One can see from the World Bank's view and its policy prescriptions that it advocates privatization, and free market even in education sector, which is somewhat with different view from most governments in Africa. In Ethiopia case, the World Bank is extremely enforcing the government to implement privatization of the sectors although the government attempts to resist the pressure. Due to the loan requirements and pressure, the government has started privatization in education sector which was initially opposed to the interest of the government. Here it is worthwhile mentioning what Heyneman (2003, p. 351) bluntly disclosed as " To obtain loans [from World Bank], countries have agreed to raise education fees, which has exacerbated divisions between rich and poor." This practice left empowering only a few section of societies in a certain part of the country, but widen disparity among different provinces and social groups. This has challenged the view of education as a public good, and thereby created a room for social injustice. On top of this, UNESCO (2015) stresses that privatization could only benefit part of the social group, but it brings about adverse outcomes on the majority. As a result, marginalized groups will fail to share the benefit, and exposed to the undesired result of privatization. UNESCO (2015) publication, in its view for rethinking education as a global common good, clearly pointed out that:
... uncontrolled fees demanded by private providers could undermine universal access to education. ...this could have a negative impact on the enjoyment of the right to a good quality education and on the realization of equal educational opportunities. (p.73-74)
To this effect, taking into account the extremely low household income of the majority of the society in the Ethiopia, the low enrollment rate of schooling and high dropout; this rather worsen the situation by creating inequalities in opportunity, and violates the right to quality education. It can, therefore, be argued that privatization of education in Ethiopia could not have a benefit; It may be said that the World Bank is imposing it without the real need of the country.
The other limitation of the practice of the World Bank is that it manipulates individual consultants in its research undertaking. This is a situation that faces many African experts both policy makers and the academia. In relation to this, Habte (1999) said the Bank makes use of its financial power to influence them so that the experts would be unable to carry out a research from the African perspective. According to Sifuna (2000), the World Bank is notorious in influencing to maintain its opinion in the so called 'analytical papers'. As the author clearly puts "...the influence would therefore put them in temptations of being bought by donor organizations". For this reason, they usually replicate what the donor would like to hear. The consultants hired by the World Bank usually propagate donors' jargons to make their reports acceptable. Hence, one can see that these perspectives are usually not as per the development demand of Sub-Sahara Africa nations.

Dataset records:
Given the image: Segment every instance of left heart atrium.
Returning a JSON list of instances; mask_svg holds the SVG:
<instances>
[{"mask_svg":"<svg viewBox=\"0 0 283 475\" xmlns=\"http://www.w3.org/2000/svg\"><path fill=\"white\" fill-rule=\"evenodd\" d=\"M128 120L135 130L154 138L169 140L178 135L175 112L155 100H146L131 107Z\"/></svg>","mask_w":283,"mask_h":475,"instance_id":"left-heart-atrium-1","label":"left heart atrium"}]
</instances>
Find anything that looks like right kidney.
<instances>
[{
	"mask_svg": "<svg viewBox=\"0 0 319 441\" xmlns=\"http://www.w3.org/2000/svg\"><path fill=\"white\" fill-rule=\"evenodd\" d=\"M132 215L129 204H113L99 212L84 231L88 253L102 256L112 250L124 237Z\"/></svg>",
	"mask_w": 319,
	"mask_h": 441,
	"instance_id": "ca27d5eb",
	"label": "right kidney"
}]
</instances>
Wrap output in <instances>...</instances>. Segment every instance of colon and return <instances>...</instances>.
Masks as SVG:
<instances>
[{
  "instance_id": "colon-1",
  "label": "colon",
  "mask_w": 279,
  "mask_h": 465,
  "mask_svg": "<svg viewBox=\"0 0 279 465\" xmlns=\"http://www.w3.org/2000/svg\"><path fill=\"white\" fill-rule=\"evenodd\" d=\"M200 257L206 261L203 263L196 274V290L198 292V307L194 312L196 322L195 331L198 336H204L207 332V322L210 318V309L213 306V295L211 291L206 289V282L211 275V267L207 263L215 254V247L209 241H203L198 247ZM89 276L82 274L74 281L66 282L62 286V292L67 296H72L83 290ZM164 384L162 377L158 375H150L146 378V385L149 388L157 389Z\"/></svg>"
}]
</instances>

==

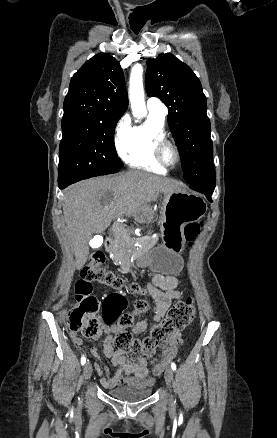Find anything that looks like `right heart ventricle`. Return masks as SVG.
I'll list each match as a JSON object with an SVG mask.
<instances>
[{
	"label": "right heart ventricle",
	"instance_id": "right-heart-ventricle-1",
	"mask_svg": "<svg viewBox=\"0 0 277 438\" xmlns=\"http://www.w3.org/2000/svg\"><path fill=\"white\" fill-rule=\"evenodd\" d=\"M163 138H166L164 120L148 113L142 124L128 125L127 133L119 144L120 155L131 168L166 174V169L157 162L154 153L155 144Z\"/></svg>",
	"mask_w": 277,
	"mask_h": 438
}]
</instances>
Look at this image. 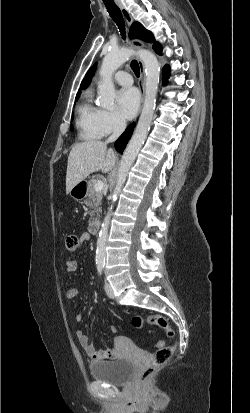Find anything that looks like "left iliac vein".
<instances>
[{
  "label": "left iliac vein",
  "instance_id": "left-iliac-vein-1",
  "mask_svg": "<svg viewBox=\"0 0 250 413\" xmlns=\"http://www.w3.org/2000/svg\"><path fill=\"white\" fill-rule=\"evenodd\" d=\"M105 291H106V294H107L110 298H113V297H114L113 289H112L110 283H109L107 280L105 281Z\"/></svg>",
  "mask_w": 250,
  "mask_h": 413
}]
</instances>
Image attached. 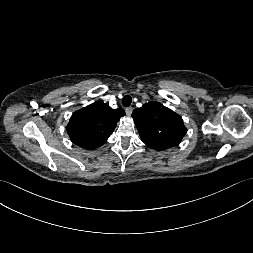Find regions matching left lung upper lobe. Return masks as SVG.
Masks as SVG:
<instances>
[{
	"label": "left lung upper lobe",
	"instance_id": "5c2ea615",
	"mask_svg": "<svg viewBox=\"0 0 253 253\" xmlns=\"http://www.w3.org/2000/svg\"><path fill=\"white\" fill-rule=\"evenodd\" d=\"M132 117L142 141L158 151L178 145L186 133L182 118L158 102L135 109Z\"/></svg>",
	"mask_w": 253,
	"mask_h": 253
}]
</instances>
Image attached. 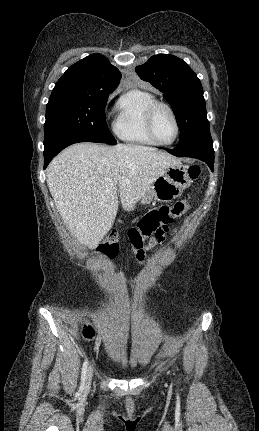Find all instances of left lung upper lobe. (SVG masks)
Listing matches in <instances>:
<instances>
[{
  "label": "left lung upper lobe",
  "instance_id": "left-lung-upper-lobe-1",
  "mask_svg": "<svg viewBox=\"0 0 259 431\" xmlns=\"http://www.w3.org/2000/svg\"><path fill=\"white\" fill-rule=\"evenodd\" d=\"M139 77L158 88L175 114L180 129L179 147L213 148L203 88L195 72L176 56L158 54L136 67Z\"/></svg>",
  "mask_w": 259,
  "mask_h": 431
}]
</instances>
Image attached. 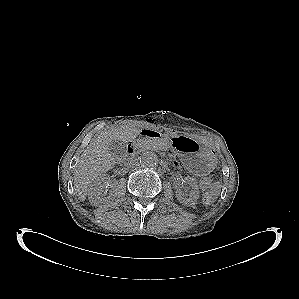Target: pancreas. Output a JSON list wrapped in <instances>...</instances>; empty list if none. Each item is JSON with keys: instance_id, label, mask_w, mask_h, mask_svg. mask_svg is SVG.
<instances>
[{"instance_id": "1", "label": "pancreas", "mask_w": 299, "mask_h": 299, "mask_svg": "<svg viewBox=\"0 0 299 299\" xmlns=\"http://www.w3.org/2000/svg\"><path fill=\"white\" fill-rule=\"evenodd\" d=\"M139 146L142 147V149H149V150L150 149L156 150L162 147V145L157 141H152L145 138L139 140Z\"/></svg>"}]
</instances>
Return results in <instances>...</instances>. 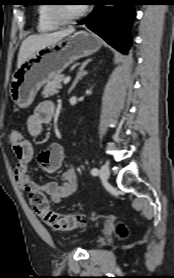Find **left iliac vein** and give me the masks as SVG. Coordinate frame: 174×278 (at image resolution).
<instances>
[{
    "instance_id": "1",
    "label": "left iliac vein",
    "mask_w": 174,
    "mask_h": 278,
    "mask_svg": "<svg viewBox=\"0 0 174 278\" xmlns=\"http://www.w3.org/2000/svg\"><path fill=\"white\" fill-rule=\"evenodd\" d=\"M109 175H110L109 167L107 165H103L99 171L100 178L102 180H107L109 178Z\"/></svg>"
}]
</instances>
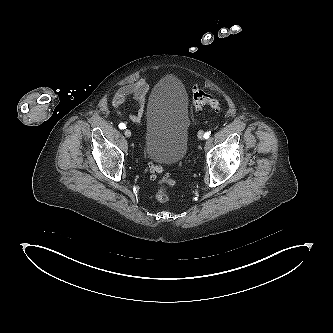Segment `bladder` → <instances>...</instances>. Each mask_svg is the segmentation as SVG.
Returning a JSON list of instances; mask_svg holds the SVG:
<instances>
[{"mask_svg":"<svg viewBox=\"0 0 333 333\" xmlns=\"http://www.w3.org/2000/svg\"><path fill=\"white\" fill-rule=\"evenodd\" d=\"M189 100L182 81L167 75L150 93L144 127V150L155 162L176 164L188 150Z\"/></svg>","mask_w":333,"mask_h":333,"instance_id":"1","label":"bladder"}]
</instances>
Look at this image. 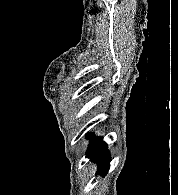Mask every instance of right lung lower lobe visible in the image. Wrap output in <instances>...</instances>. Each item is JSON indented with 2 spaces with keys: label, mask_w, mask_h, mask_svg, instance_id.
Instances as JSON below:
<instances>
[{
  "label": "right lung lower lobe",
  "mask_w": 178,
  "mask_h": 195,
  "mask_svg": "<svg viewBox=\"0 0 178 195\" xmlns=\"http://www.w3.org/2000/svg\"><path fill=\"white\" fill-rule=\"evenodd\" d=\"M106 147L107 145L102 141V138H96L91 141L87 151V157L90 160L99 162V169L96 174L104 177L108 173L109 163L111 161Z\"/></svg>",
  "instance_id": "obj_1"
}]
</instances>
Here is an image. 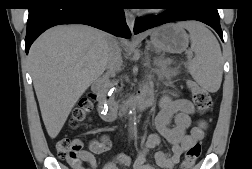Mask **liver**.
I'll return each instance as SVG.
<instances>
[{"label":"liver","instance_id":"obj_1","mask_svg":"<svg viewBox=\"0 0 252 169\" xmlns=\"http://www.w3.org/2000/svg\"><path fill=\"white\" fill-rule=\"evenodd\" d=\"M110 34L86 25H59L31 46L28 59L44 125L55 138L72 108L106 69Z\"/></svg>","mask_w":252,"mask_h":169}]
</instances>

Instructions for the task:
Could you pick up the passage on the World Bank's push to privatize education in Ethiopia right after its last sentence and carry it forward? The data plays no role here.

Written answer:
The other limitation of the World Bank's approach is the irrelevancy and lack of priority of the funding(loan). In most cases, there is a mismatch of the resource needs of the country, and what the World Bank supplied. To Put this bluntly, Sifuna (2000) pointed out that there has been the supply of resources to African universities. The same author described the situation by giving example as "...above all the provision of fleets of vehicles including brand new mercedes benzes to vice-chancellors". It is puzzling how the supply of such resources was meant to help out these impoverished nations having limited basic learning facilities such as textbooks. From this viewpoint, one can argue that the so called evidence-based reform of the Bank would serve only infusion of unintended ideology; not acting on priorities in most scenarios.
On the other hand, commercial considerations have become an issue in lending approach. Linking loan and business becomes a trend. The involvement of multinational companies is growing in certain countries through the agreement in provision of loan to governments (Habte, 1999). This may indicate that there is a concern behind the World Bank's development assistance to the low-income nations; may be the promotion of global business of its powerful capitalist member states, and political loyalty.
While mentioning the issue in Ethiopia, Yizengaw (2005),who was once a Deputy Minister of Education in Ethiopia, states that although donors such as the World Bank have been offering budgetary support, they are skeptic to align it to the country’s requirements This imples that the World Bank and other donors focus on their ideology rather than the contry's needs. While mentioning the influence, Yizengaw (2005) and World Bank (1990), most of the projects by the World Bank end up being irrelevant or not feasible that many educational policy initiatives of the government in Ethiopia have been criticized, and indirectly influenced by the research missions of donors. According to Yizengaw, although the major influences relate to the way policies are suggested via suggested specific requirements, donors also played a role in the development of education policies. This implies that the intervention of the donors such as World Bank is not only limited to policy recommendation, rather it involves setting priorities, actions and even implementation details.
Reflection and Criticisms on the World Bank's Approach in Relation to Cases from Ethiopia
On the basis of the previous[i] studies, reports consulted above, and also from my experience and observation in education sector in development and reform programs, my reflections have been forwarded as follows:
- The neo-liberal political economy ideology of the World Bank opposed to Ethiopia's government political philosophy. There is a clear difference between World Bank's ideology and the Government of Ethiopia's development polices including Education. The country's strategic plan, also known as 'Growth and Transformation Plan(GTP)' is partly adopted from the developmental state political economy model from East Asian countries. I do contend that with this differing view of the current Ethiopia's government, the policy recommendations and reforms by the World Bank have not yet been systematically articulated or integrated in the way that it would benefit the context in the country.
- Ethiopia's national and provinces' strategy including education policy at all level advocates promoting cultural and religious values of ethnic groups ;however, in its work the Bank emphasizes education sector initiatives having economic implications only. Such factors as cultural values, norms, languages of the society are often not considered albeit these are equally essential inputs of development. Hence, once can argue that the World Bank's approaches in the region don't take into consideration other aspects as units of analysis. It only attempts to compare the formal political, geographic and economic context across-region(countries).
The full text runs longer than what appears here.